═════ SOURCE DOCUMENT ═════
Table 4 – What does q and Q stand for in the table? The relevance of this table is not clear and it is unclear how it relates to the water supply scenarios listed in Table 5.
Table 6 – Does this table report results obtained from the study or are they values taken from secondary sources.
Section 3.2 – Did the authors come up with the water demand hierarchy themselves? If not, there should be appropriate reference to previous studies which have applied similar concepts.
L264 – what does “enemy” mean?
Open research section – are these meant to be hyperlinks to the data source? If so, the links don’t seem to be working.
Citation: https://doi.org/10.5194/nhess-2024-31-RC1
- AC1: 'Reply on RC1', Yu Wang, 14 May 2024
  
  The comment was uploaded in the form of a supplement: https://nhess.copernicus.org/preprints/nhess-2024-31/nhess-2024-31-AC1-supplement.pdf
  
  Citation: https://doi.org/10.5194/nhess-2024-31-AC1
RC2:
'Comment on nhess-2024-31', Anonymous Referee #2, 11 May 2024
Wan and co-authors developed a multi-source water allocation model to evaluate the integration of alternative water supply sources under multiple drought scenarios. They developed and implemented this model for the Yellow River in the Hennan province of China. The topic is a good fit for NHESS but the manuscript needs considerable improvement before being suitable for publication. Key areas for improvement include description and citation of the data used, additional details on the model development and configuration, and clear concise writing throughout. In revising the paper it might be helpful to think of a student or early career researcher looking to apply similar methods to their project as the reader.
Comments
Little information is provided about the data used in this work. What soil variables were used? Are there any data gaps in the time series data for temperature and precipitation? If so, what percent of the data is missing and how were gaps filled? Additionally, please cite the sources for each variable in the data or set of variables used in this work. A table would be an efficient way to present this information. See for example Table 1 in Garcia and Islam (2021).

Figure 2 is labeled a histogram but is not in fact a histogram. Histograms have the variable magnitude on the x axis and the frequency on the y axis. It is a diagram consisting of bars of even width whose height is proportional to the frequency of a variable. Figure 2 is a time series bar graph. Please see Hesel et al. (2020) for additional guidance on data visualization.
═════
PROBLEMS TO SOLVE:
(1) Summarize the review comments in two sentences.
(2) Answer these questions from the review comments:
(a) Which word at L264 does the reviewer ask about?
(b) On what date did Anonymous Referee #2 post the comment?
(c) What kind of graph does the second referee say Figure 2 actually is?
(3) Continue the review comments on the water allocation manuscript, starting after the last sentence shown.
═════ RAW DATA ═════
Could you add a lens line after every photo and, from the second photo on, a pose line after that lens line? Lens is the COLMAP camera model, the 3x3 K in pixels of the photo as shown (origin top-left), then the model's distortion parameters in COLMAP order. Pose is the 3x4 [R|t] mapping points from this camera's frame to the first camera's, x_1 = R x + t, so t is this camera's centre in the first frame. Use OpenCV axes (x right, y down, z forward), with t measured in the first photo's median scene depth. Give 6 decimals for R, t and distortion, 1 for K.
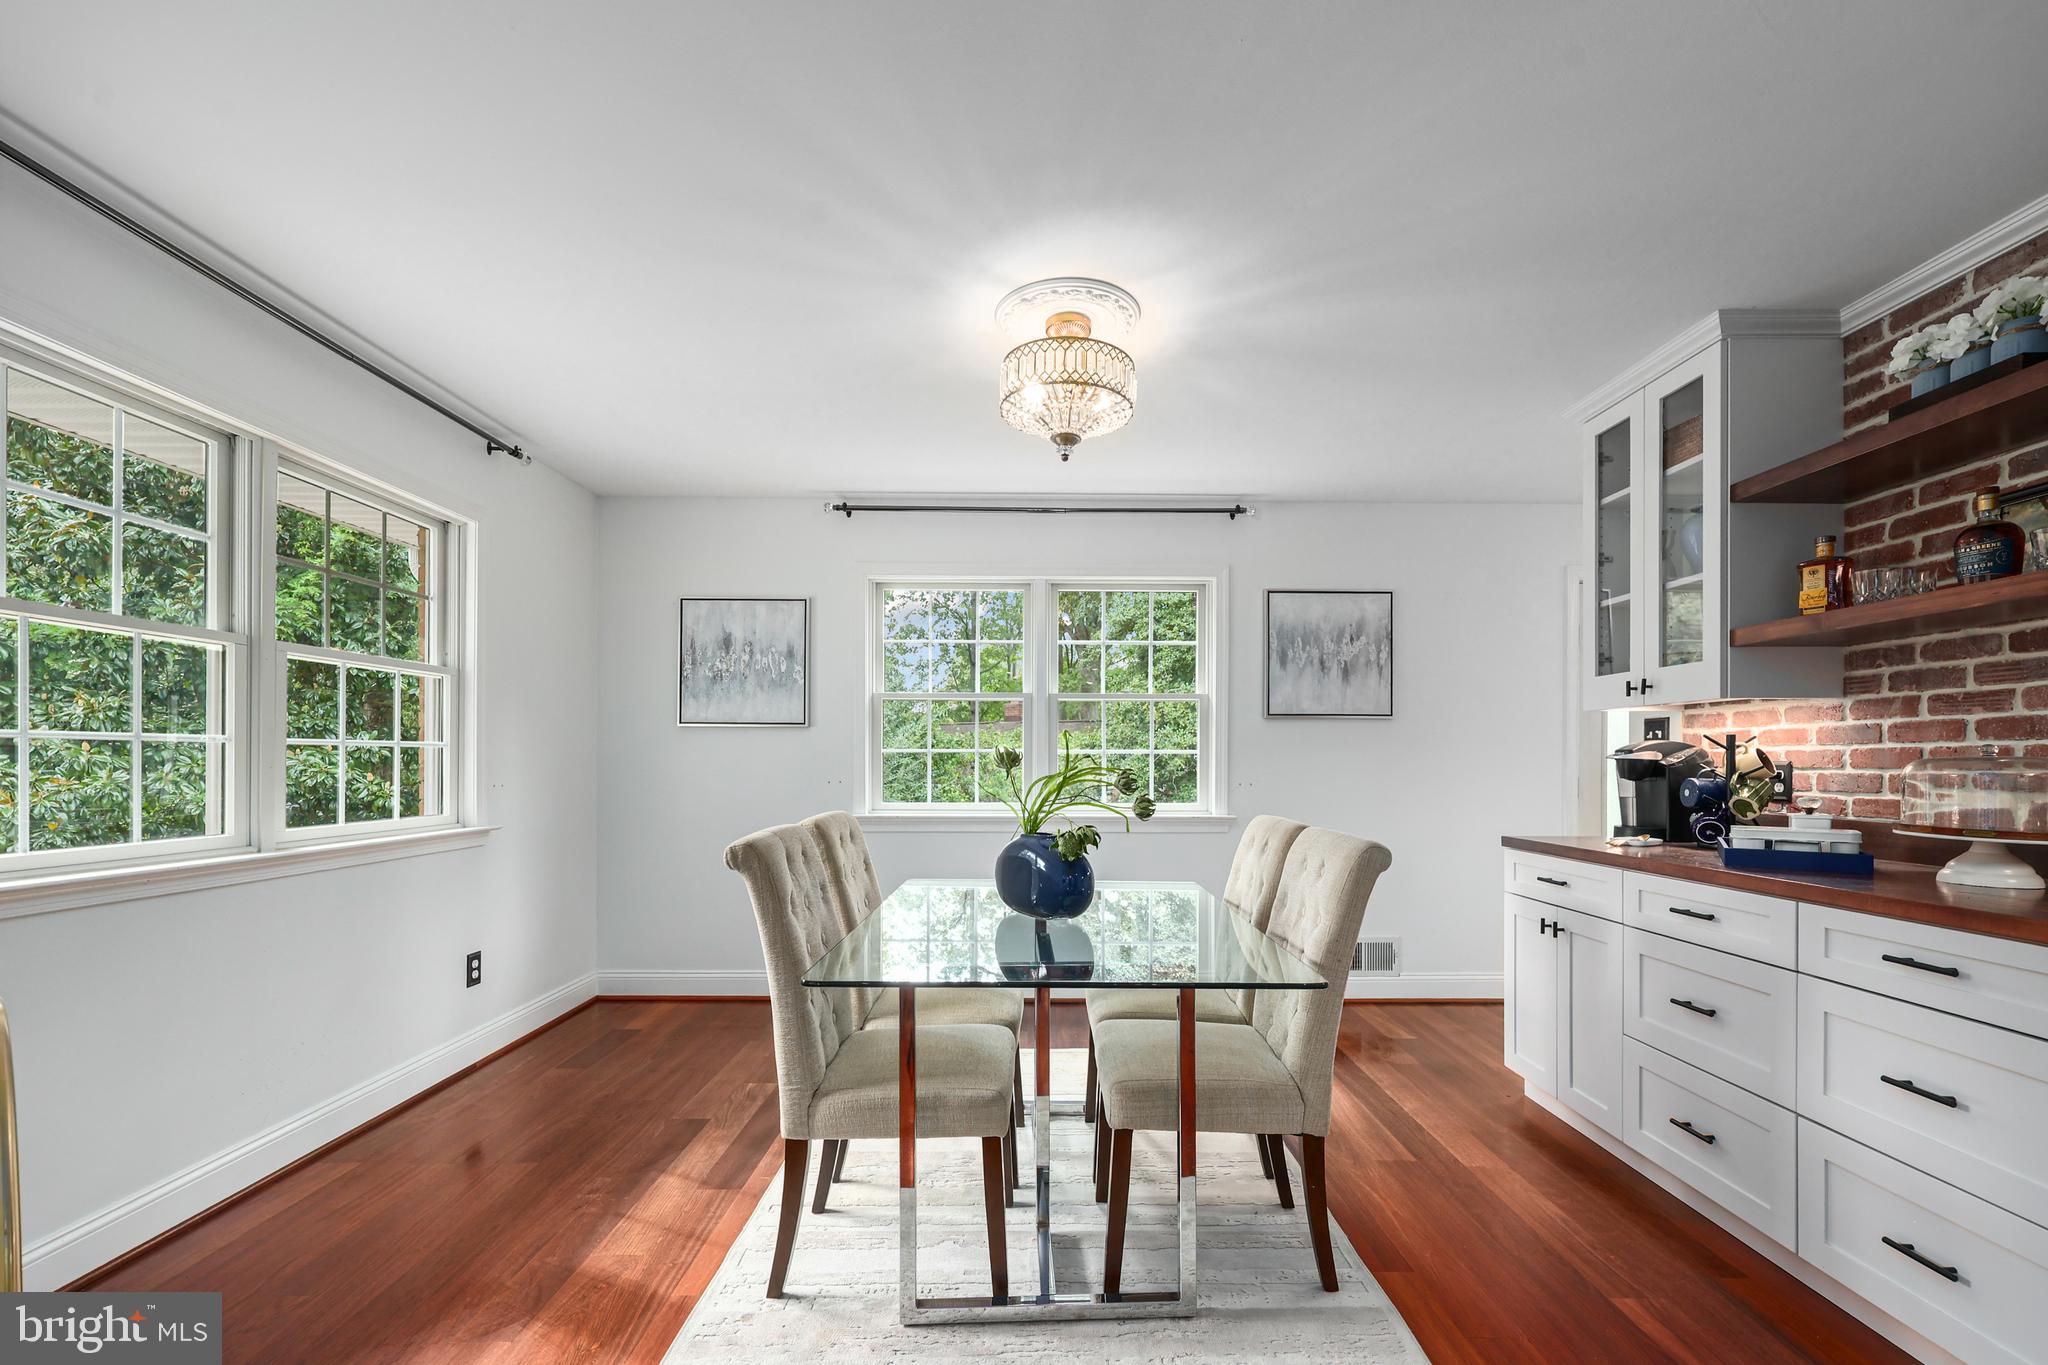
lens RADIAL K [[831.7, 0, 1051.2], [0, 831.7, 758.5], [0, 0, 1]] dist [0.003230, 0.000313]
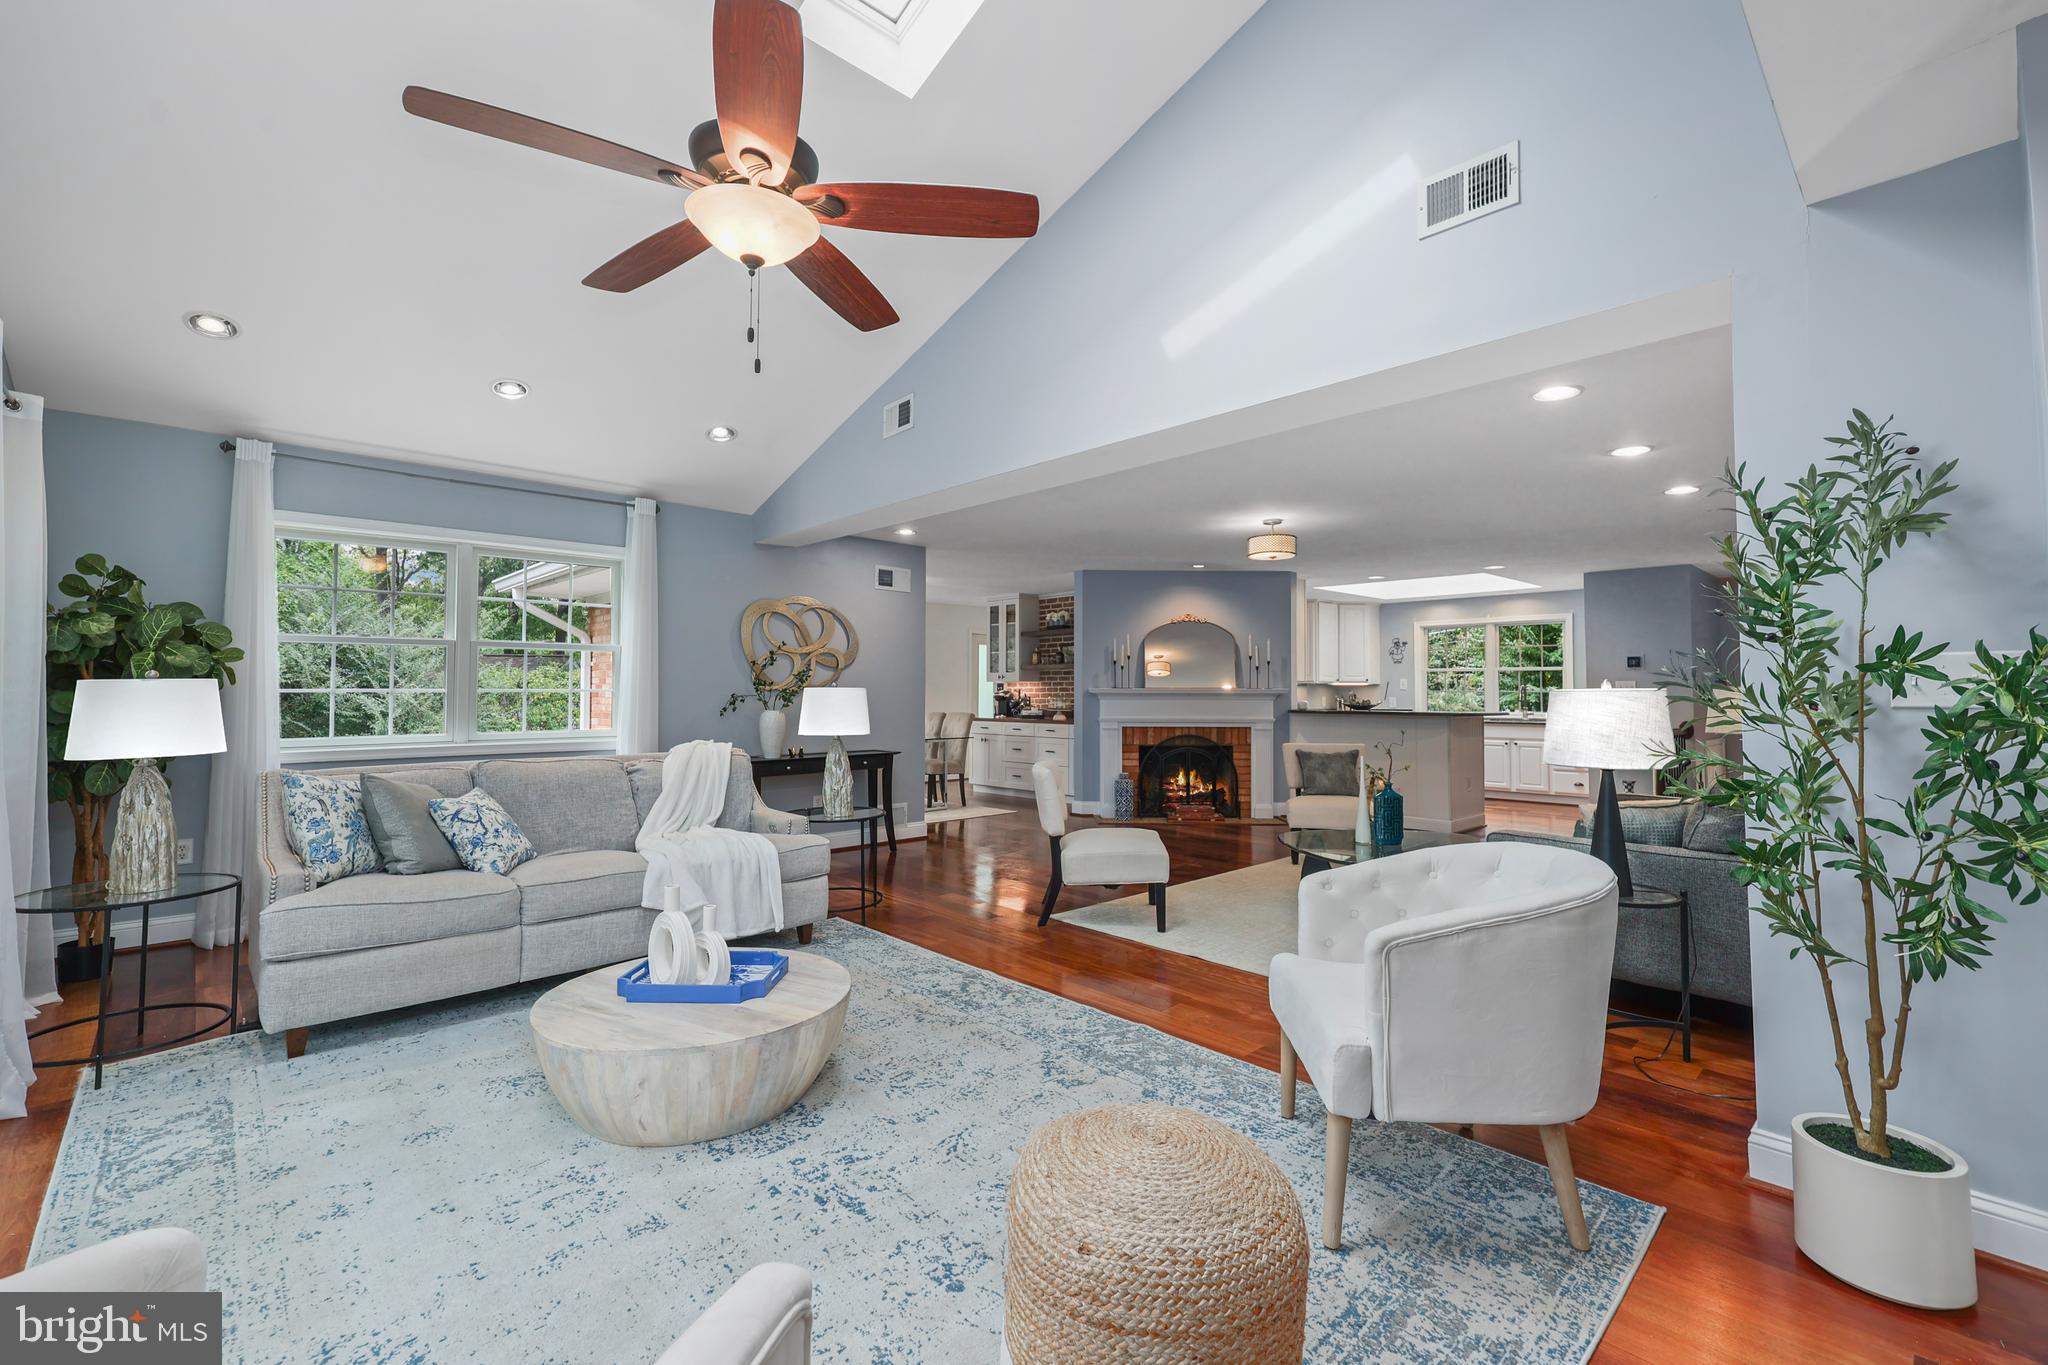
lens RADIAL K [[831.7, 0, 1018.1], [0, 831.7, 671.4], [0, 0, 1]] dist [0.003230, 0.000313]
pose [[0.725383, 0.018532, 0.688096, -2.019696], [-0.006279, 0.999774, -0.020308, -0.034487], [-0.688317, 0.010410, 0.725335, -1.978923]]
═════
SOLVED TASKS:
(1) The first set of review comments raises questions about Tables 4 and 6, the origin of the water demand hierarchy in Section 3.2, the meaning of "enemy" at L264, and the apparently broken links in the open research section, and the authors' reply was uploaded as a supplement. A second anonymous referee considers the multi-source water allocation study a good fit for NHESS but says it needs considerable improvement, including better description and citation of the data, and points out that Figure 2 is a time series bar graph rather than a histogram.

(2)
(a) The word "enemy."
(b) 11 May 2024.
(c) A time series bar graph.

(3)
The scenarios developed to augment water supplies during drought years include use of harvested rainwater, wastewater recovery, flood water recovery and groundwater. As described in Table 6, these scenarios assume that a specific amount of water will be available from these water sources will be available during those drought years. How has this been determined? For example, expanding the reservoir and changing the operating rules does increase the probability of carrying over water from high flow years to extreme drought years but it depends on the sequence of flows observed. What analysis was conducted to establish that this volume could be stored? With what probability will it be available? Similarly, precipitation will be lower during extreme drought conditions so how reliable will the harvested rainwater be? What storage capacity and use rules are needed to have this amount of water available from rainwater harvesting with high reliability? Lastly, depending on the local hydro-geological conditions, groundwater levels and flow rates may decline during drought. Are all aquifers in this watershed unaffected by drought?

It is not clear how the model developed addresses the spatial variation in water demands and supplies. Can these alternate water sources be developed to the same degree in all regions? Is sufficient water available in the correct locations to fully meet demands? If not, what infrastructure assumptions are made?

The methods description leave me with many questions about the model is set up and run. Have the authors used streamflow from only 2010 for the optimization? How were initial conditions such as reservoir levels determined where considering reservoir expansions and changing operating rules? Is demand assumed to be constant at 2010 levels? Is the model fully deterministic or are there stochastic elements? What software or programming language was used to implement the model? What algorithm was used for optimization?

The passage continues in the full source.